Home-page: https://github.com/rciorba/python-anglicize
Author: Radu Ciorba
Author-email: radu@devrandom.ro
License: BSD-2-Clause
Project-URL: Issue Tracker, https://github.com/rciorba/python-anglicize/issues
Platform: UNKNOWN
Classifier: Development Status :: 5 - Production/Stable
Classifier: Intended Audience :: Developers
Classifier: License :: OSI Approved :: BSD License
Classifier: Operating System :: Unix
Classifier: Operating System :: POSIX
Classifier: Operating System :: Microsoft :: Windows
Classifier: Programming Language :: Python
Classifier: Programming Language :: Python :: 3
Classifier: Programming Language :: Python :: 3.5
Classifier: Programming Language :: Python :: 3.6
Classifier: Programming Language :: Python :: 3.7
Classifier: Programming Language :: Python :: 3.8
Classifier: Programming Language :: Python :: Implementation :: CPython
Classifier: Programming Language :: Python :: Implementation :: PyPy
Classifier: Topic :: Utilities
Requires-Python: >=3.5

========
Overview
========



A simple package to help sort non-English names.

* Free software: BSD 2-Clause License

Installation
============

::

    pip install anglicize

You can also install the in-development version with::

    pip install https://github.com/rciorba/python-anglicize/archive/master.zip


Documentation
=============

This library provides one function, which takes a string and substitutes characters.

To use::

    # call the function directly:
    anglicize("Łukasz") == "Lukasz"

    # or use it to sort a list:
    sorted(["Luke", "Łukasz", "Zan"], key=anglicize) == ["Luke", "Łukasz", "Zan"]

    # there we go, that's much better than this:
    sorted(["Ana", "Łukasz", "Zack"]) == ["Ana"", "Zack", "Łukasz]

Rationale
=========

The purpose of this library is to help you sort non-English names writen in latin-based alphabets.
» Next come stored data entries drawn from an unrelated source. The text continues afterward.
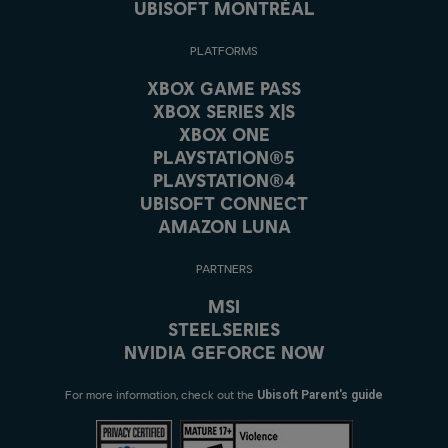
UBISOFT MONTRÉAL
PLATFORMS
XBOX GAME PASS
XBOX SERIES X|S
XBOX ONE
PLAYSTATION®5
PLAYSTATION®4
UBISOFT CONNECT
AMAZON LUNA
PARTNERS
MSI
STEELSERIES
NVIDIA GEFORCE NOW
For more information, check out the
Ubisoft Parent's guide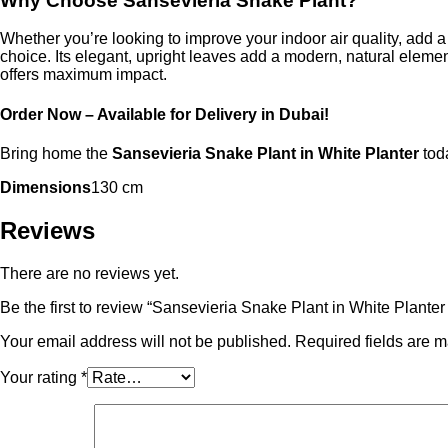
Why Choose Sansevieria Snake Plant?
Whether you’re looking to improve your indoor air quality, add a
choice. Its elegant, upright leaves add a modern, natural eleme
offers maximum impact.
Order Now – Available for Delivery in Dubai!
Bring home the
Sansevieria Snake Plant in White Planter
toda
Dimensions
130 cm
Reviews
There are no reviews yet.
Be the first to review “Sansevieria Snake Plant in White Planter
Your email address will not be published.
Required fields are 
Your rating
*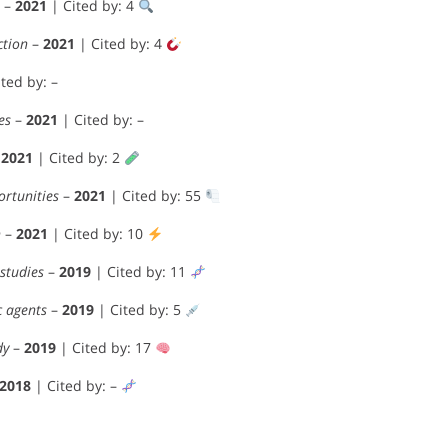
–
2021
| Cited by: 4
ction
–
2021
| Cited by: 4
ted by: –
es
–
2021
| Cited by: –
–
2021
| Cited by: 2
ortunities
–
2021
| Cited by: 55
n
–
2021
| Cited by: 10
studies
–
2019
| Cited by: 11
c agents
–
2019
| Cited by: 5
dy
–
2019
| Cited by: 17
2018
| Cited by: –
Different languages have wildly different rules for sorting, for example ``Å`` comes after ``Z`` in
Finnish but after ``A`` in Norwegian. The approach taken here is to treat visually similar letters
the same, so basically ``ÅÄĂÂ`` (and others) should all become ``A``.

Handling letters that have little similarity to A-Z
===================================================

The German ß is the main issue here. I chose to handle it like an S, mostly because it's different
enough from B (the most similar visually) and because it's well known as a version of S to most
Europeans.

Languages covered
=================

- Albanian
- Azerbaijani
- Bosnian
- Bulgarian transliteration
- Croatian
- Dutch
- Estonian
- Finnish
- French
- Gagauz
- German
- Hungarian
- Icelandic
- Latvian
- Lithuanian
- Luxembourgish
- Montenegrin
- Norwegian
- Polish
- Portuguese
- Romanian
- Serbian
- Spanish
- Swedish
- Tatar
- Turkish
- Turkmen


Contributing
============

Do you know a language written in a latin alphabet and want to check it's correctly handled? Have a
look in ``tests/test_anglicize.py``. If the language is there please check all "special" letters are
handled. This list has been mostly compiled off of Wikipedia, so I would not be surprised to hear about.

You can either make the changes and submit a PR or just create an issue mentioning
- language
- characters which need handling

Development
===========

To run tests for all python environments run::

    tox


Changelog
=========

0.0.1 (2020-03-07)
------------------

* First release on PyPI.